El Ayuntamiento de Valencia también planteará a la DGT que en el Reglamento General de Circulación se establezca una distancia mayor de un metro respecto a las fachadas de los edificios para que los ciclistas puedan circular por las aceras.

Según los técnicos de Tráfico, “la circulación de bicicletas por las aceras conlleva graves riesgos a los peatones. No tanto por la presencia de éstos, en mayor o menor grado, sino por las continuas  entradas y salidas a los zaguanes o establecimientos comerciales en planta baja”.

Por otro lado, consideran que la existencia de terrazas con mesas y sillas, “invalida el establecimiento de anchos libres que aseguren trayectorias seguras para el tránsito ciclista” y, en esta línea, entienden que el ancho disponible “puede ser diferente en cada tramo de acera o incluso en el mismo tramo, sin contar el trasiego del servicio hostelero propiamente dicho”.

Asimismo, el consistorio pide que los ciclistas no puedan adelantar lateralmente a los vehículos a motor para situarse en primera línea ante un paso regulado por semáforo y que no se permita a los ciclistas circular en sentido contrario respecto de los vehículos a motor, en una vía de un solo carril de circulación.

Por otro lado, el Ayuntamiento considera que, salvo en calles peatonales, debería concretarse la definición de plataforma única. Para los técnicos es importante concretar este tipo de detalles para organizar el espacio que corresponde al peatón y el que pertenece al vehículo.
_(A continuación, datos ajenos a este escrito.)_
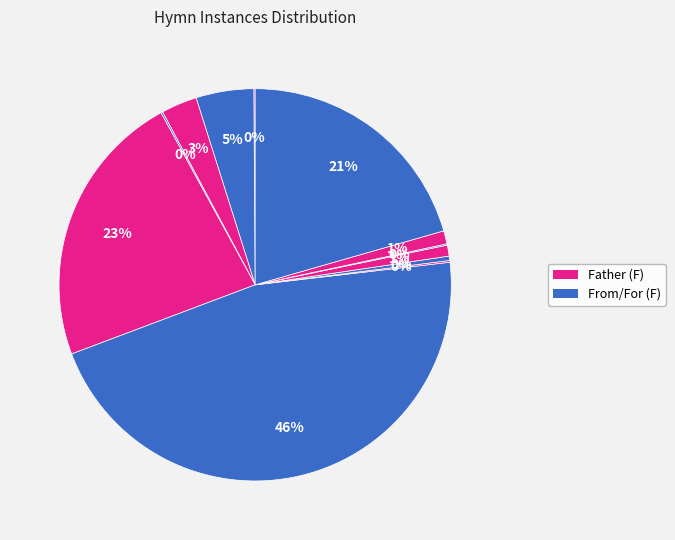

How many segments does this pie chart have?

12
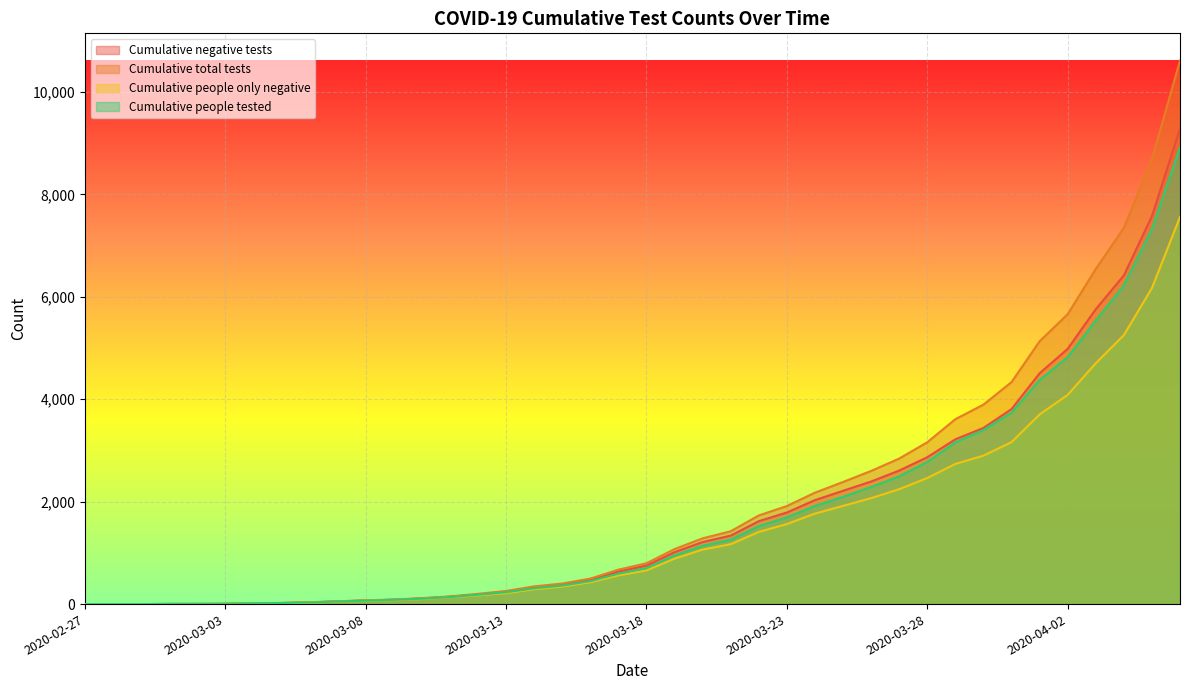

True or false: Cumulative total tests and Cumulative negative tests intersect in this chart.

False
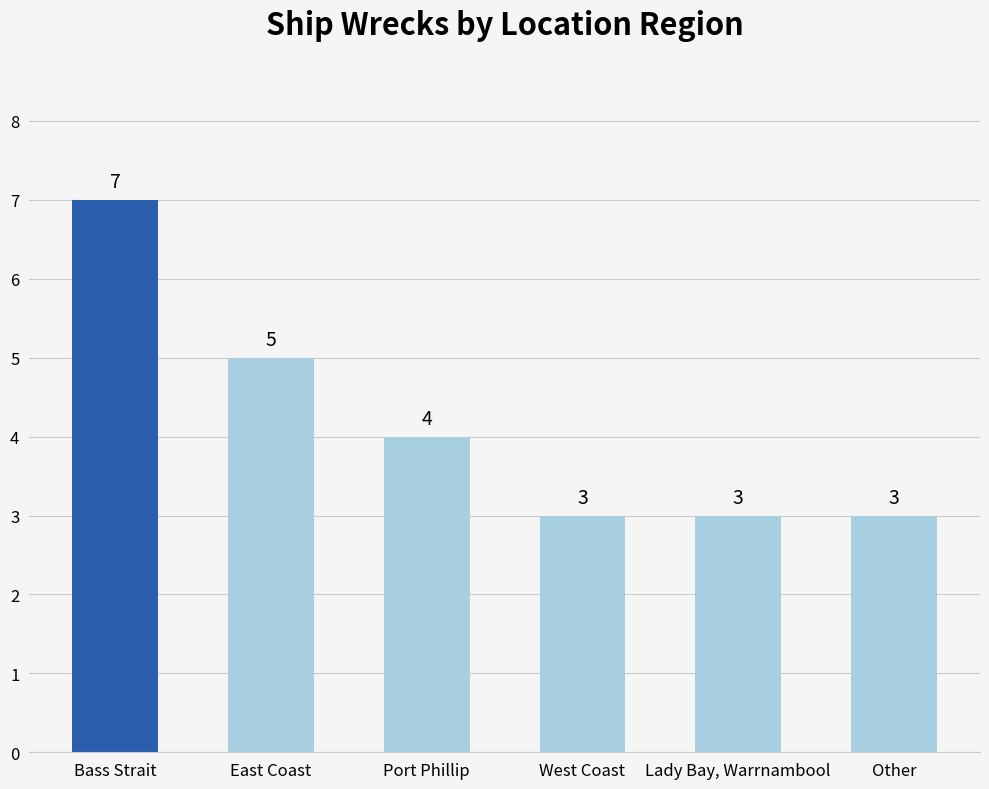

At which label does the data first exceed 4?

Bass Strait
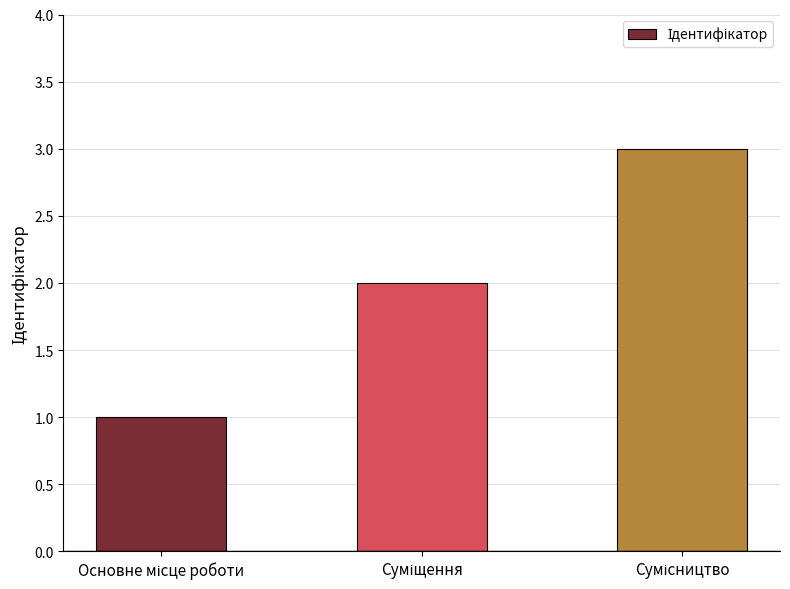

What is the maximum value shown in the chart?

3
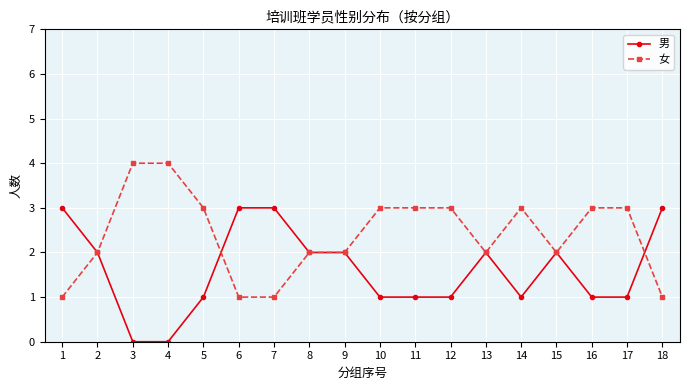

What is the greatest value displayed?

4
El consistorio valenciano también pide que cada Ayuntamiento establezca el color de señalización de las plazas reguladas para residentes. Los técnicos municipales plantean que el color de señalización de zonas de aparcamiento para residentes “sea el que cada Ayuntamiento establezca”.

En el Reglamento solamente se ha considerado el color verde, que es el utilizado en Sevilla o Madrid para marcar estas zonas. Sin embargo, en Valencia el color escogido es el naranja, y en otras ciudades otros. Por ello, los técnicos entienden que “habida cuenta de la disparidad de criterios en cuanto al color de las marcas viales para la señalización de plazas reguladas para residentes, debería establecerse que estas plazas tendrán el color diferenciado que cada Ayuntamiento establezca”.

Finalmente, el consistorio plantea que cada Ayuntamiento regule los usos excepcionales de las vías urbanas. Se considera uso excepcional de las vías urbanas, cuando se utilizan para la celebración de eventos y espectáculos. El Reglamento marca un máximo de 15 días para tramitar estos permisos por parte de los ayuntamientos, y si pasado este plazo la administración no ha contestado, la petición queda resuelta por silencio administrativo.

Sin embargo, los técnicos municipales consideran que el plazo de 15 días es “insuficiente” cuando se trata de organizar eventos importantes que afectan a multitud de vías urbanas, como por ejemplo carreras ciclistas, o pruebas de atletismo. Por ello, entienden que la tramitación y plazos de este tipo de permisos para “usos extraordinarios” deben ser estar reguladas por cada ayuntamiento en particular.